The combination of our national parks and private game reserves have conserved an abundant wildlife that includes: the Big Five, big cats like the leopard and cheetah, over 200 mammal species, wildlife that is not as well known as the Big Five but as beautiful (the giraffe, hippo, wildebeest, zebra), South Africa’s Little Five (elephant shrew, ant lion, buffalo weaver, rhino beetle and leopard tortoise), a host of reptiles that include the crocodile, the chameleon and rare tortoises, 850 species of birds, and a sea endowed with eight whale species, seals, penguins, dolphins, porpoises, sharks and various line fish, lobster and abalone.

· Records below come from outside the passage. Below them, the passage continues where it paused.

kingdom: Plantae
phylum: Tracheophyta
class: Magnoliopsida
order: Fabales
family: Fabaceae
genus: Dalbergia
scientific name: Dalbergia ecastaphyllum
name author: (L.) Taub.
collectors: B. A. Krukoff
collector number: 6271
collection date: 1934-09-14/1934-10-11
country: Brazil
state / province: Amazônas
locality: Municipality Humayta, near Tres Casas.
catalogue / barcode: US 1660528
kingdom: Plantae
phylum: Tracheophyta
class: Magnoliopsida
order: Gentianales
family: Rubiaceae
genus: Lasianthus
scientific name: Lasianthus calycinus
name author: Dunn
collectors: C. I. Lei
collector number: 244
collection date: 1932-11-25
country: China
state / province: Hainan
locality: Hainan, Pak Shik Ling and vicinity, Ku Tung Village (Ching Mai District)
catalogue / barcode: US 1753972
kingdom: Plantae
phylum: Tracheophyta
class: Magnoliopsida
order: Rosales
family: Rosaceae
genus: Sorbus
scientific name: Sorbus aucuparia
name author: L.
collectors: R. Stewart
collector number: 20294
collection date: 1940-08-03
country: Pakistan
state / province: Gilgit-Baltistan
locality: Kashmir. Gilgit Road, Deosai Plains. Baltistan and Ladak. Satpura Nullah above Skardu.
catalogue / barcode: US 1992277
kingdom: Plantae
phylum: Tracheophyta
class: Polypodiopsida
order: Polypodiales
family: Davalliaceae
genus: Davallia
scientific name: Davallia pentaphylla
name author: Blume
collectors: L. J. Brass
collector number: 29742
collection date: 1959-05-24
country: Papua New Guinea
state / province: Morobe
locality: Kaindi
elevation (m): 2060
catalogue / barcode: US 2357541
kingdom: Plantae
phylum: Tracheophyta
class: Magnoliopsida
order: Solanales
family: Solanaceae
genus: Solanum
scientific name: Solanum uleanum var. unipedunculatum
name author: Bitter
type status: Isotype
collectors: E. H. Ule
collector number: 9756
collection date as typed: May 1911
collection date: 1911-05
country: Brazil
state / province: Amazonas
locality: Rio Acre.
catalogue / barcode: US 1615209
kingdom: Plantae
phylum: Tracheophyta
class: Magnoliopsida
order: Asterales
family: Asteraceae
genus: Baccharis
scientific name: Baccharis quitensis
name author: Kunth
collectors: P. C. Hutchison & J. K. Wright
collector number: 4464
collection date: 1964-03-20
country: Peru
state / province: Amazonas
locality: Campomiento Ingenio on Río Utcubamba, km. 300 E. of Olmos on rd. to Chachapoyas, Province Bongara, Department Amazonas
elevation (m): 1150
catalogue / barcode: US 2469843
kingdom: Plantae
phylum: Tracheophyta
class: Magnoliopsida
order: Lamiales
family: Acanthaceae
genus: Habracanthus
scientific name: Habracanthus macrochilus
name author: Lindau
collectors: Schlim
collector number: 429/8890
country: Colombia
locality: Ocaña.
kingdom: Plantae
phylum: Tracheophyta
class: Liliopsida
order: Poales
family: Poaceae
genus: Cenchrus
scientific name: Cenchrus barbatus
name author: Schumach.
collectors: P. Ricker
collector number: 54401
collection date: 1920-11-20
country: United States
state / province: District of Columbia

Responsible tourism is high on our agenda

Tourism in South Africa places a big emphasis on a positive economic, social, cultural and environmental impact by those here on holiday. The government has created a Responsible Tourism Handbook for tourism operators, Fairtrade in Tourism promotes responsible tourism in South Africa, and the Imvelo Awards reward responsible tourist ventures. South Africa was one of the first country’s in the world to include responsible tourism in its National Tourism Policy in 1996.

Whale watching at Walker Bay

Best land-based whale watching in the world

If you book now, you can be here by the time the whales are in the bay – they start to arrive in about June/July. Cliff-tops between Cape Town and Witsand serve as wonderful vantage points from which to sight the southern right whale, but if you see a flipper or a tail you are lucky. Hermanus is regarded as having the best land-based whale watching in the world, its cliff-sides a superbly beautiful place from which to sight whales that come within metres of you. De Kelders, De Hoop Nature Reserve, and Witsand all give Hermanus a run for its money. Whilst the whales are not quite as close, there is less argy bargy during the exercise of spotting them.

Penguins – not one, but two land-based colonies

Boulders Beach, just past Simon’s Town, and Stony Point, in Betty’s Bay, are two land-based colonies of the African penguin that lives nowhere else in the world than on the coast of South Africa. They are present on protected offshore islands as well. Land-based colonies  are not their normal routine as they then live in such close proximity to humans. The impact of commercial fishing, global warming and former guano collection has left their numbers sorely depleted. They are a highlight of a visit to Cape Town.

Boulders Beach Penguins

Our wines

South Africa’s wines date back to 1659 when Jan van Riebeeck, the founder of Cape Town, produced the first recorded wine in the country. Today, according to Wine Tourism South Africa, well over 500 wine farms are open for wine tasting. Around 150 of these have their own restaurants and 300 host regular concerts or events, like markets. Sustainable wine production happens on 220 wineries listed as members of the Biodiversity Wine Initiative, 70 of them are Fairtrade members, 30 are organic and a couple farm biodynamically. We export in the region of 400 million litres of wine a year.